● Предоставленный фрагмент:
_ _ _ _
Валентина Малявина рассказывает, как однажды он пришел в дом, где они жили с Павлом Арсеновым.
«Звонок в дверь. Пьяненький Гена как-то странно придерживает полы пальто. Распахнул их, а там — великолепная икона. Очень старая. Он ставит ее в спальне на столик. Я спрашиваю Гену:
— А где Инна?
— Не знаю.
Стало понятно, что Гена с Инной в трудных отношениях. Гена грустно сказал:
— По-моему, это конец.
В этот вечер мы припозднились за интересным разговором. Павлик сказал тихонько:
— Ему некуда идти. Пусть останется у нас.
…Когда коньяк кончился, Гена поинтересовался:
— А который теперь час?
— Два.
— Он не спит.
— Кто?
— Габрилович. Я схожу к нему, возьму что-нибудь. Он мало пьет. У него всегда есть.
Дом, где жили писатели и драматурги, рядом, и Гена мигом обернулся. Как ни странно, принес полную бутылку „Наполеона“…
В середине дня Гена уехал. До этого визита Гена бывал у нас. Всегда один».
… В сущности, такая и должна быть судьба у поэта: неустроенность, несчастья, одиночество…
Михаил Веллер в книге «О любви», которую я уже упоминала, пишет: «Вся человеческая культура по большей части замешана на страдании. Среди художников редко-редко встретишь счастливого человека. Страдание будит душу… В страдании больше мощи, чем в счастье, оно в своем роде острее, богаче, сильнее счастья, оно в трагедии стремится к самому пределу человеческих возможностей; счастье переносимо почти всегда — жестокая пытка непереносима почти никогда».
Благородство страдания и даже его человеческая необходимость — в том, что оно есть внутренний стимул к многочувствованию, размышлению и свершениям действий, что и есть суть человека.
«Поэтам следует печаль», — эхом откликается Шпаликов.
Но печаль эту он не нагнетает искусственно. В нем, принадлежащем к поколению детей войны, она в подкорке, в сердце била всегда, даже когда он сочинял и пел свои веселые песни. Он понимал и до глубины души переживал людские беды, несчастья. В незавершенном романе, размышляя о трудных человеческих судьбах и ранних смертях, он пишет: «Вот вам война, вот вам ее реальные последствия, вот вам наша голодуха, безотцовщина, безматеринство, случайность рождения от людей больных, пьяных — бог знает. Великая моя страна, великая, всеми проклятая, проданная тысячу раз, внутри и издали — великая, прости меня, рядового гражданина, я боюсь за тебя, обеспокоен».
_ _ _ _
● Ваше задание: Выведите без изменений часть фрагмента о Шпаликове, начиная со слов «Валентина Малявина рассказывает, как» и заканчивая словами «останется у нас.».

● Представленные сведения:
_ _ _ _
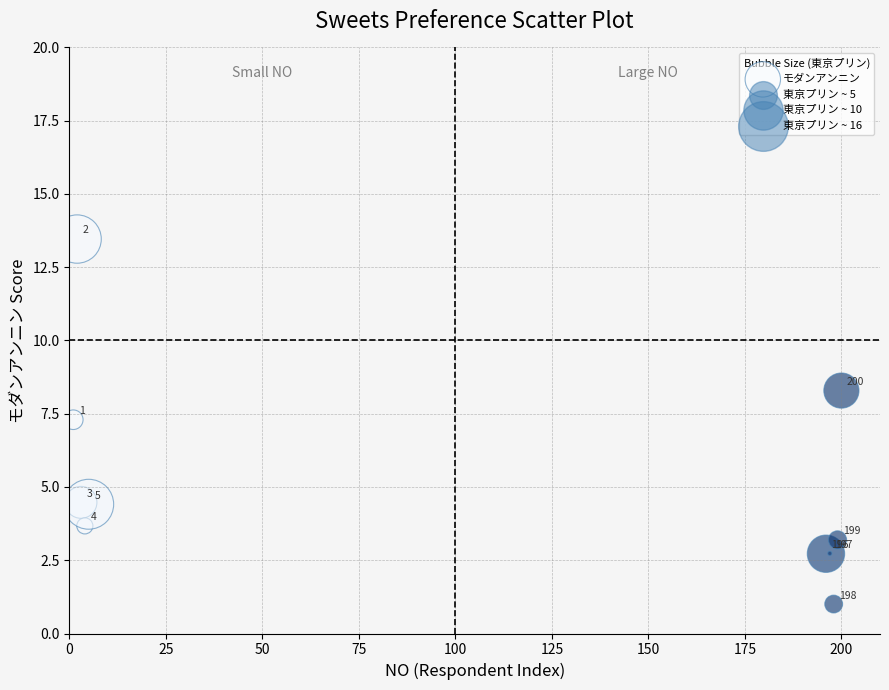

What Y value in the scatter plot is closest to 7?

7.3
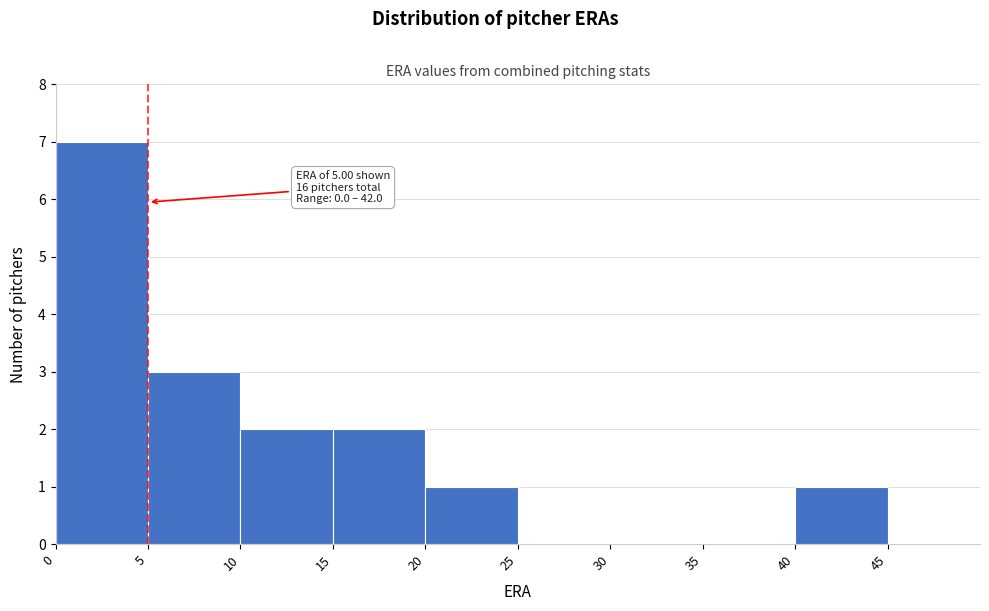

Which range on the x-axis has the tallest bar?

0 to 5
_ _ _ _
● Результат выполнения:
Валентина Малявина рассказывает, как однажды он пришел в дом, где они жили с Павлом Арсеновым.
«Звонок в дверь. Пьяненький Гена как-то странно придерживает полы пальто. Распахнул их, а там — великолепная икона. Очень старая. Он ставит ее в спальне на столик. Я спрашиваю Гену:
— А где Инна?
— Не знаю.
Стало понятно, что Гена с Инной в трудных отношениях. Гена грустно сказал:
— По-моему, это конец.
В этот вечер мы припозднились за интересным разговором. Павлик сказал тихонько:
— Ему некуда идти. Пусть останется у нас.